Where Value Actually Leaks
If you take one thing from this reference, make it this: the bulk of contract value leaks after signature, not before it. Organisations pour effort into negotiating a good deal and then file it away, leaving obligations untracked, rebates unclaimed, price protections unenforced, and renewals on autopilot. The table below maps the leakage to the stage.
| Phase | Stages | Primary risk | AI's biggest contribution |
|---|---|---|---|
| Pre-signature | 1–5 | Cycle-time delay, inconsistent terms | Drafting, clause flagging, routing |
| Execution | 5 | Lost structured data | Metadata & obligation extraction |
| Post-signature | 6–7 | Value leakage, missed renewals | Obligation monitoring, renewal alerts |
This is why the strategic case for contract AI, laid out in the CPO strategic guide, leans so heavily on the post-signature phase: it is the most neglected and therefore the place with the most recoverable value. The wider market context for where these capabilities sit appears in the State of Procurement AI 2026.
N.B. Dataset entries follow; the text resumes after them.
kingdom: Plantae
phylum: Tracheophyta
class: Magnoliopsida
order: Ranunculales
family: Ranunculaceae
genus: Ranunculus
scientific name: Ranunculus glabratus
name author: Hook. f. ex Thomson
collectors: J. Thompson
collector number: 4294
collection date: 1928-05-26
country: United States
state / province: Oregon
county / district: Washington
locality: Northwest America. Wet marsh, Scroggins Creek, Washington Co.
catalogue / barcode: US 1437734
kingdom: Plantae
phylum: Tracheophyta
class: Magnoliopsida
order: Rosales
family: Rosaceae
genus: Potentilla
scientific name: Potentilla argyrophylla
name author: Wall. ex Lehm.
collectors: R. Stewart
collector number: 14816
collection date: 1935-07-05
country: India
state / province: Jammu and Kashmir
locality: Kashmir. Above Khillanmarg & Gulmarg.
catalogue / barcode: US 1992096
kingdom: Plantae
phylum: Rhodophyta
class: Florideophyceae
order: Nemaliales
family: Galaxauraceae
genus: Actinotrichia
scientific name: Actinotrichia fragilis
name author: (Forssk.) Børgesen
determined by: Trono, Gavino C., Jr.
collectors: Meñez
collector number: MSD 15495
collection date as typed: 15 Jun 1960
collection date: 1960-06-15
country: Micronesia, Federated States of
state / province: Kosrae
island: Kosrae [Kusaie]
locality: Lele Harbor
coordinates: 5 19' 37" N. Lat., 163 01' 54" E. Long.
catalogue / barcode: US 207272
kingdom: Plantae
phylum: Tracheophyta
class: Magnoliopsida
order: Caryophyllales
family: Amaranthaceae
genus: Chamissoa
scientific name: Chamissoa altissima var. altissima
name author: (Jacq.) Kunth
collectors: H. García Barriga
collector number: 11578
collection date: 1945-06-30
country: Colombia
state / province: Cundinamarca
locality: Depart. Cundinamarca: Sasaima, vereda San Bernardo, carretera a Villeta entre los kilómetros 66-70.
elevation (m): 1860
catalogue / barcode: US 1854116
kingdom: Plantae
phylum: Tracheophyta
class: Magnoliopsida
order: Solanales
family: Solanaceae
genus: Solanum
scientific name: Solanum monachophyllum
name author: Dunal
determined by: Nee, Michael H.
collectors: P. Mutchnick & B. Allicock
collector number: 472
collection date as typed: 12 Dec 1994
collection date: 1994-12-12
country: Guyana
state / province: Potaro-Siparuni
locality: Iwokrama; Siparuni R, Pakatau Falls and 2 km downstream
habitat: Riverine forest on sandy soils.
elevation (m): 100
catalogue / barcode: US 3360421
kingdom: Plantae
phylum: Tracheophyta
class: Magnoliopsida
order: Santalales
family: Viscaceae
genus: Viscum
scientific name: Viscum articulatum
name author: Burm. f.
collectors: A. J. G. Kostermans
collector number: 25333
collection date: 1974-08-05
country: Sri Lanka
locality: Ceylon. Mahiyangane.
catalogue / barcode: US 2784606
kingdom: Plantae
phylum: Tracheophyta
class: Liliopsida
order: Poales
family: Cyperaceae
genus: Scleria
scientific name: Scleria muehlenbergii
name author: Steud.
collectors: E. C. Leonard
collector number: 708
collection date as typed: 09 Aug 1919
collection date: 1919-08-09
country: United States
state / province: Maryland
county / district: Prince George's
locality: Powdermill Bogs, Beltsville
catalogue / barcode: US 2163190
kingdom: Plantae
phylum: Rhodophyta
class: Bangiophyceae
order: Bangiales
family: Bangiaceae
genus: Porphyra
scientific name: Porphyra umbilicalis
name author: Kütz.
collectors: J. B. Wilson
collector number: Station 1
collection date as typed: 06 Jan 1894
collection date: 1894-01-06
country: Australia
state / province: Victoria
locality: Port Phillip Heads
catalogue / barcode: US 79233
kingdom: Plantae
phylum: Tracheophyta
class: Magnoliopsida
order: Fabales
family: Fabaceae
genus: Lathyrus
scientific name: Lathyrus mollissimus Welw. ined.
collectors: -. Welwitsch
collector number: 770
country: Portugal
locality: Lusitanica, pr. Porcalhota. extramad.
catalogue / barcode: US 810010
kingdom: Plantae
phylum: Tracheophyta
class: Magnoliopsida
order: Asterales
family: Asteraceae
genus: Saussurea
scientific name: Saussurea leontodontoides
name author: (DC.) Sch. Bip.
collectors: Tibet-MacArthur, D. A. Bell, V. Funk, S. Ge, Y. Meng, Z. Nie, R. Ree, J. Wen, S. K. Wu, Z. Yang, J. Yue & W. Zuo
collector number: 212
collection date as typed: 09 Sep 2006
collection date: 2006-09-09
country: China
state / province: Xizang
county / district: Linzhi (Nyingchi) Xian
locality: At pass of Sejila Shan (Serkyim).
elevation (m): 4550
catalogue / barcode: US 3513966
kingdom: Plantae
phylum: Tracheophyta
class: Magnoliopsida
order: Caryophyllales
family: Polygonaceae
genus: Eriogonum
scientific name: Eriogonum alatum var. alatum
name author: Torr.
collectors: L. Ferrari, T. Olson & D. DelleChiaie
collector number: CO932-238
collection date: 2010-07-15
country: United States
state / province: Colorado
Frequently Asked Questions
What is contract lifecycle management?
CLM is the systematic management of a contract through its entire life — request, authoring, negotiation, approval, execution, obligation management, and renewal — to control risk, speed cycle time, and capture negotiated value.
What are the stages of the contract lifecycle?
Seven: request & intake, authoring & drafting, negotiation & redlining, internal review & approval, execution & signature, obligation & performance management, and renewal/expiry/termination.
What is the difference between pre- and post-signature CLM?
Pre-signature covers everything up to execution (stages 1–5); post-signature covers obligation management and renewal (stages 6–7). Most value leaks post-signature, which is the least automated phase historically.
How does AI help in CLM?
AI drafts from playbooks, flags risky clauses in negotiation, extracts obligations and dates after signature, and surfaces renewals before they lapse. Obligation and metadata extraction is the highest-value application.
Why do contracts lose value after signing?
Because obligations, pricing terms and renewal dates sit unmonitored in documents, producing missed renewals, unclaimed rebates and compliance gaps. This post-signature leakage is the largest avoidable loss in contract management.